By analyzing existing cross correlation between Ritchie Bros Auctioneers and St Augustine Gold, you can compare the effects of market volatilities on Ritchie Bros and St Augustine and check how they will diversify away market risk if combined in the same portfolio for a given time horizon. You can also utilize pair trading strategies of matching a long position in Ritchie Bros with a short position of St Augustine. Check out your portfolio center. Please also check ongoing floating volatility patterns of Ritchie Bros and St Augustine.
Diversification Opportunities for Ritchie Bros and St Augustine
0.79 | Correlation Coefficient |
Poor diversification
The 3 months correlation between Ritchie and SAU is 0.79. Overlapping area represents the amount of risk that can be diversified away by holding Ritchie Bros Auctioneers and St Augustine Gold in the same portfolio, assuming nothing else is changed. The correlation between historical prices or returns on St Augustine Gold and Ritchie Bros is a relative statistical measure of the degree to which these equity instruments tend to move together. The correlation coefficient measures the extent to which returns on Ritchie Bros Auctioneers are associated (or correlated) with St Augustine. Values of the correlation coefficient range from -1 to +1, where. The correlation of zero (0) is possible when the price movement of St Augustine Gold has no effect on the direction of Ritchie Bros i.e., Ritchie Bros and St Augustine go up and down completely randomly.
Pair Corralation between Ritchie Bros and St Augustine
Assuming the 90 days trading horizon Ritchie Bros Auctioneers is expected to generate 0.3 times more return on investment than St Augustine. However, Ritchie Bros Auctioneers is 3.29 times less risky than St Augustine. It trades about 0.12 of its potential returns per unit of risk. St Augustine Gold is currently generating about 0.02 per unit of risk. If you would invest 10,243 in Ritchie Bros Auctioneers on September 1, 2024 and sell it today you would earn a total of 3,591 from holding Ritchie Bros Auctioneers or generate 35.06% return on investment over 90 days.

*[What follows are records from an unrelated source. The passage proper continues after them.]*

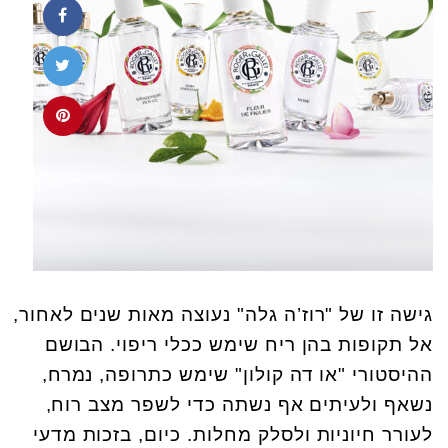
גישה זו של "רוז’ה גלה" נעוצה מאות שנים לאחור,
אל תקופות בהן ריח שימש ככלי ריפוי. הבושם
ההיסטורי "או דה קולון" שימש כתרופה, נמרח,
נשאף ולעיתים אף נשתה כדי לשפר מצב רוח,
לעורר חיוניות ולסלק מחלות. כיום, בזכות מדעי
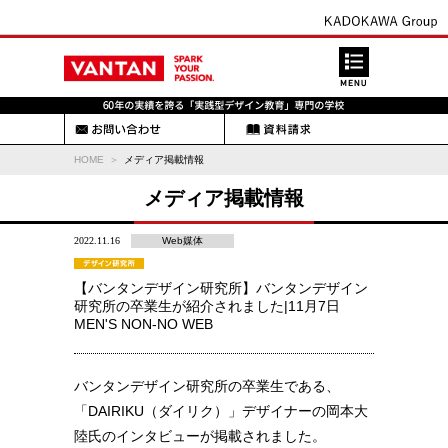
HOME
メディア掲載情報
メディア掲載情報
2022.11.16
Web媒体
【バンタンデザイン研究所】バンタンデザイン
研究所の卒業生が紹介されました|11月7日
MEN'S NON-NO WEB
バンタンデザイン研究所の卒業生である、
「DAIRIKU（ダイリク）」デザイナーの岡本大
陸氏のインタビューが掲載されました。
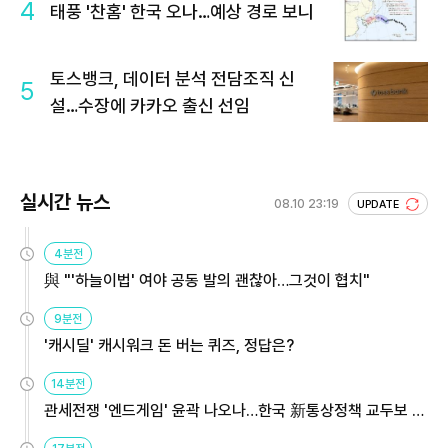
4
태풍 '찬홈' 한국 오나…예상 경로 보니
토스뱅크, 데이터 분석 전담조직 신
5
설…수장에 카카오 출신 선임
실시간 뉴스
08.10 23:19
UPDATE
4분전
與 "'하늘이법' 여야 공동 발의 괜찮아…그것이 협치"
9분전
'캐시딜' 캐시워크 돈 버는 퀴즈, 정답은?
14분전
관세전쟁 '엔드게임' 윤곽 나오나…한국 新통상정책 교두보 활
용해야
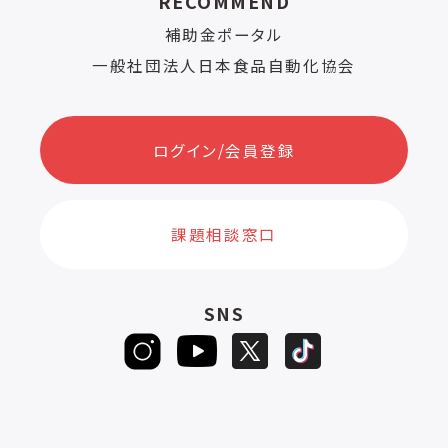
RECOMMEND
補助金ポータル
一般社団法人日本食品自動化協会
ログイン/会員登録
課題相談窓口
SNS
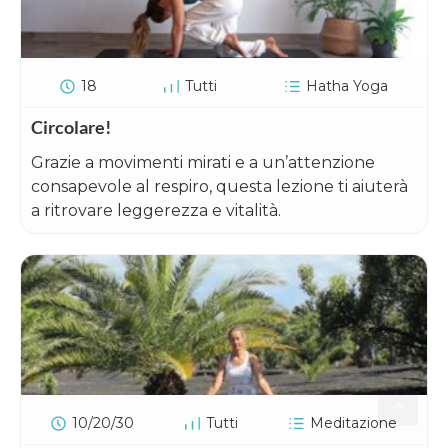
18
Tutti
Hatha Yoga
Circolare!
Grazie a movimenti mirati e a un’attenzione
consapevole al respiro, questa lezione ti aiuterà
a ritrovare leggerezza e vitalità.
10/20/30
Tutti
Meditazione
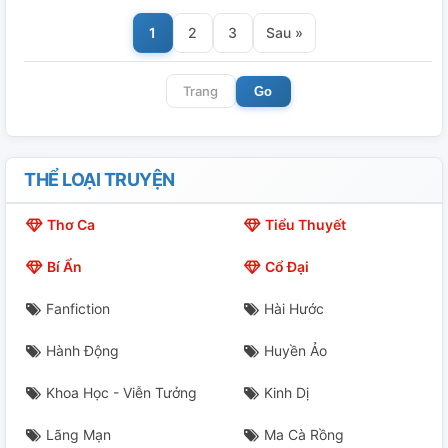
1
2
3
Sau »
Go
THỂ LOẠI TRUYỆN
Thơ Ca
Tiểu Thuyết
Bí Ẩn
Cổ Đại
Fanfiction
Hài Hước
Hành Động
Huyền Ảo
Khoa Học - Viễn Tưởng
Kinh Dị
Lãng Mạn
Ma Cà Rồng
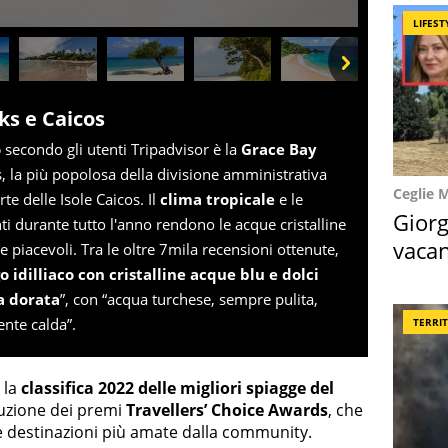
LIFEST
Next
ks e Caicos
o
secondo gli utenti Tripadvisor è la
Grace Bay
es, la più popolosa della divisione amministrativa
Ceglie 
te delle Isole Caicos. Il
clima tropicale
e le
Giorg
i durante tutto l'anno rendono le acque cristalline
vacan
 piacevoli. Tra le oltre 7mila recensioni ottenute,
locat
o idilliaco con cristalline acque blu e dolci
a dorata
”, con “acqua turchese, sempre pulita,
nte calda”.
TERRI
la
classifica 2022 delle migliori spiagge del
buzione dei premi
Travellers’ Choice Awards
, che
le destinazioni più amate dalla community.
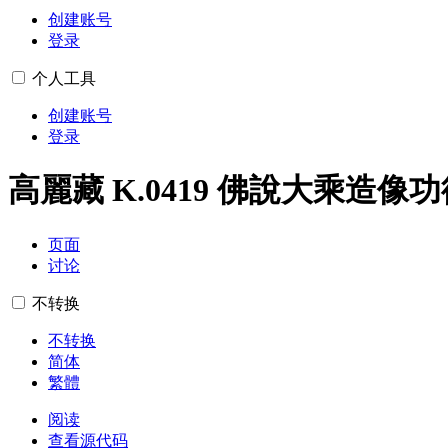
创建账号
登录
个人工具
创建账号
登录
高麗藏 K.0419 佛說大乘造像
页面
讨论
不转换
不转换
简体
繁體
阅读
查看源代码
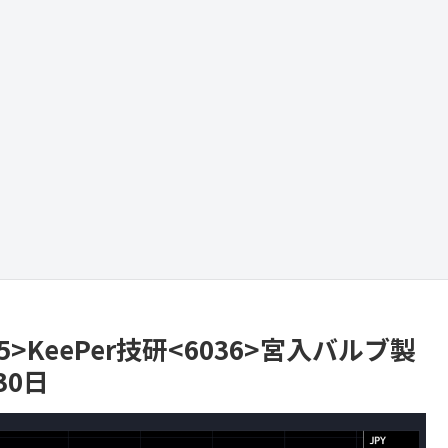
05>KeePer技研<6036>宮入バルブ製
30日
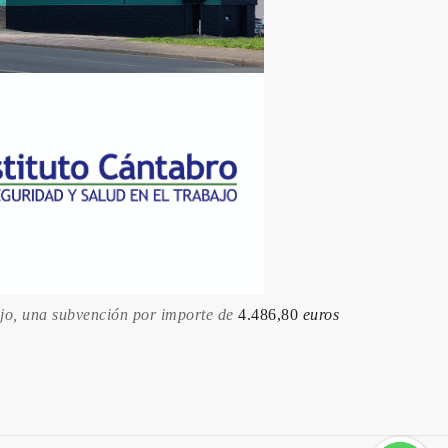
ajo, una subvención por importe de
4.486,80
euros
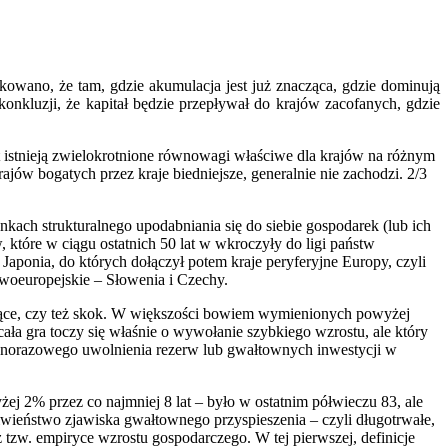
skowano, że tam, gdzie akumulacja jest już znacząca, gdzie dominują
nkluzji, że kapitał będzie przepływał do krajów zacofanych, gdzie
st istnieją zwielokrotnione równowagi właściwe dla krajów na różnym
jów bogatych przez kraje biedniejsze, generalnie nie zachodzi. 2/3
ach strukturalnego upodabniania się do siebie gospodarek (lub ich
 które w ciągu ostatnich 50 lat w wkroczyły do ligi państw
aponia, do których dołączył potem kraje peryferyjne Europy, czyli
kowoeuropejskie – Słowenia i Czechy.
oczące, czy też skok. W większości bowiem wymienionych powyżej
ała gra toczy się właśnie o wywołanie szybkiego wzrostu, ale który
ednorazowego uwolnienia rezerw lub gwałtownych inwestycji w
j 2% przez co najmniej 8 lat – było w ostatnim półwieczu 83, ale
ciwieństwo zjawiska gwałtownego przyspieszenia – czyli długotrwałe,
tzw. empiryce wzrostu gospodarczego. W tej pierwszej, definicje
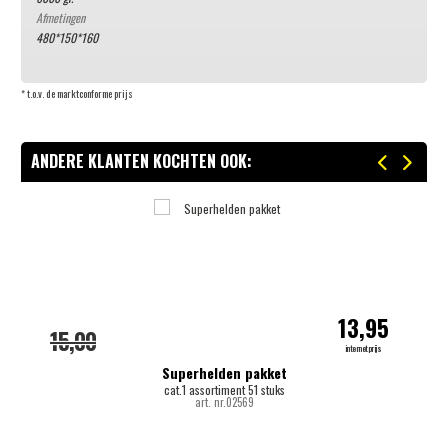
Afmetingen
480*150*160
* t.o.v. de marktconforme prijs
ANDERE KLANTEN KOCHTEN OOK:
-
13,95
15,00
internetprijs
Superhelden pakket
cat.1 assortiment 51 stuks
art. nr.02569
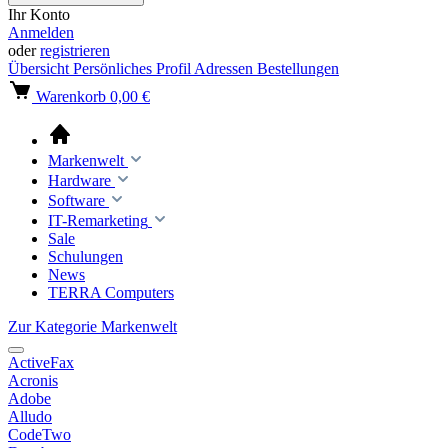
Ihr Konto
Anmelden
oder
registrieren
Übersicht
Persönliches Profil
Adressen
Bestellungen
Warenkorb
0,00 €
Markenwelt
Hardware
Software
IT-Remarketing
Sale
Schulungen
News
TERRA Computers
Zur Kategorie Markenwelt
ActiveFax
Acronis
Adobe
Alludo
CodeTwo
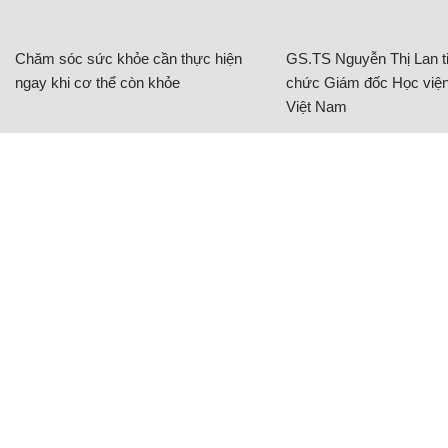
Chăm sóc sức khỏe cần thực hiện
GS.TS Nguyễn Thị Lan ti
ngay khi cơ thể còn khỏe
chức Giám đốc Học viện
Việt Nam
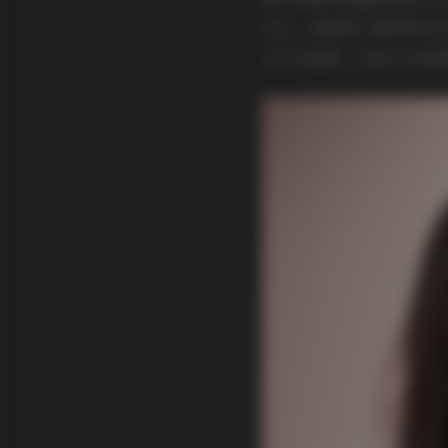
石上，她选择了简约的白
又不失柔美。这些户外取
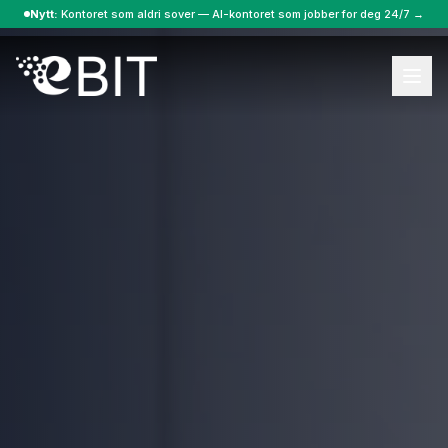
Nytt:
Kontoret som aldri sover — AI-kontoret som jobber for deg 24/7 →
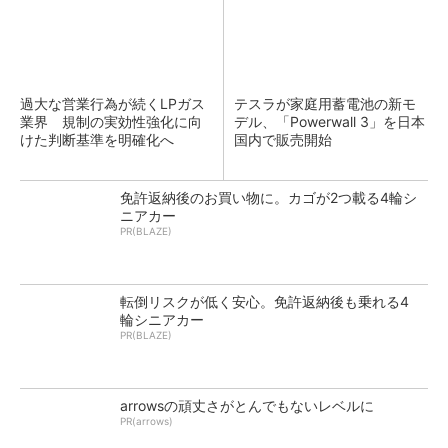
過大な営業行為が続くLPガス
テスラが家庭用蓄電池の新モ
業界 規制の実効性強化に向
デル、「Powerwall 3」を日本
けた判断基準を明確化へ
国内で販売開始
免許返納後のお買い物に。カゴが2つ載る4輪シ
ニアカー
PR(BLAZE)
転倒リスクが低く安心。免許返納後も乗れる4
輪シニアカー
PR(BLAZE)
arrowsの頑丈さがとんでもないレベルに
PR(arrows)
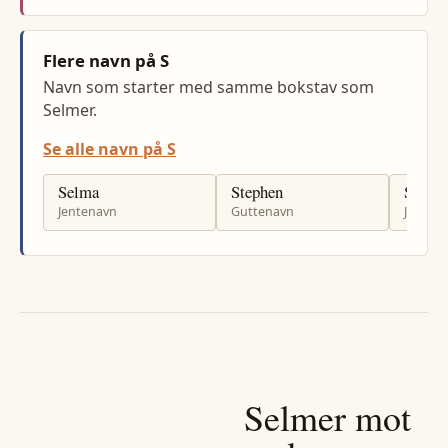
Flere navn på S
Navn som starter med samme bokstav som
Selmer.
Se alle navn på S
Selma
Stephen
Susan
Jentenavn
Guttenavn
Jenten
Selmer
mot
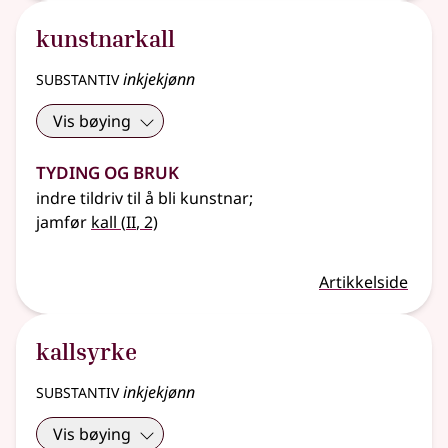
kunstnarkall
substantiv
inkjekjønn
Vis bøying
Tyding og bruk
indre tildriv til å bli kunstnar
;
2
jamfør
kall
(
II
, 2)
Artikkelside
kallsyrke
substantiv
inkjekjønn
Vis bøying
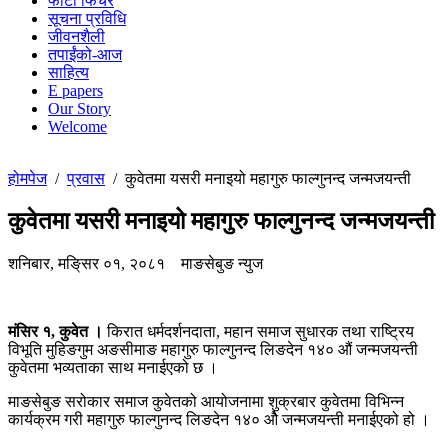
फोटो फिचर
सूचना प्रविधि
जीवनशैली
तपाईंको-आज
साहित्य
E papers
Our Story
Welcome
होमपेज
/
प्रवास
/
कुवेतमा यसरी मनाइयो महागुरु फाल्गुनन्द जन्मजयन्ती
कुवेतमा यसरी मनाइयो महागुरु फाल्गुनन्द जन्मजयन्ती
शनिबार, मङि्सर ०१, २०८१
माङसेबुङ न्युज
मंसिर १, कुवेत ।
किरात धर्मदर्शनदाता, महान समाज सुधारक तथा राष्ट्रिय
विभूति मुहिङगुम अङसीमाङ महागुरु फाल्गुनन्द लिङदेन १४० औं जन्मजयन्ती
कुवेतमा भव्यताका साथ मनाईएको छ ।
माङसेबुङ सरोकार समाज कुवेतको आयोजनामा शुक्रबार कुवेतमा विभिन्न
कार्यक्रम गरी महागुरु फाल्गुनन्द लिङदेन १४० ओै जन्मजयन्ती मनाईएको हो ।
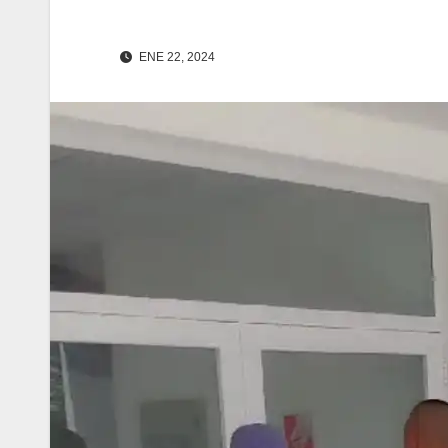
ENE 22, 2024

Time Period | 3 Months [change] |
Direction | Moves Together |
Strength | Significant |
Accuracy | 100.0% |
Values | Daily Returns |
Ritchie Bros Auctioneers vs. St Augustine Gold
Performance |
Timeline |
Ritchie Bros Auctioneers |
St Augustine Gold |
Ritchie Bros and St Augustine Volatility Contrast
Predicted Return Density |
Returns |
Pair Trading with Ritchie Bros and St Augustine
The main advantage of trading using opposite Ritchie Bros and St Augustine positions is that it hedges away some unsystematic risk. Because of two separate transactions, even if Ritchie Bros position performs unexpectedly, St Augustine can make up some of the losses. Pair trading also minimizes risk from directional movements in the market. For example, if an entire industry or sector drops because of unexpected headlines, the short position in St Augustine will offset losses from the drop in St Augustine's long position.Ritchie Bros vs. Toromont Industries | Ritchie Bros vs. Stantec | Ritchie Bros vs. Finning International | Ritchie Bros vs. FirstService Corp |
St Augustine vs. Northcliff Resources | St Augustine vs. Lupaka Gold Corp | St Augustine vs. Angkor Resources Corp | St Augustine vs. Minco Capital Corp |
Check out your portfolio center.Note that this page's information should be used as a complementary analysis to find the right mix of equity instruments to add to your existing portfolios or create a brand new portfolio. You can also try the Portfolio Volatility module to check portfolio volatility and analyze historical return density to properly model market risk.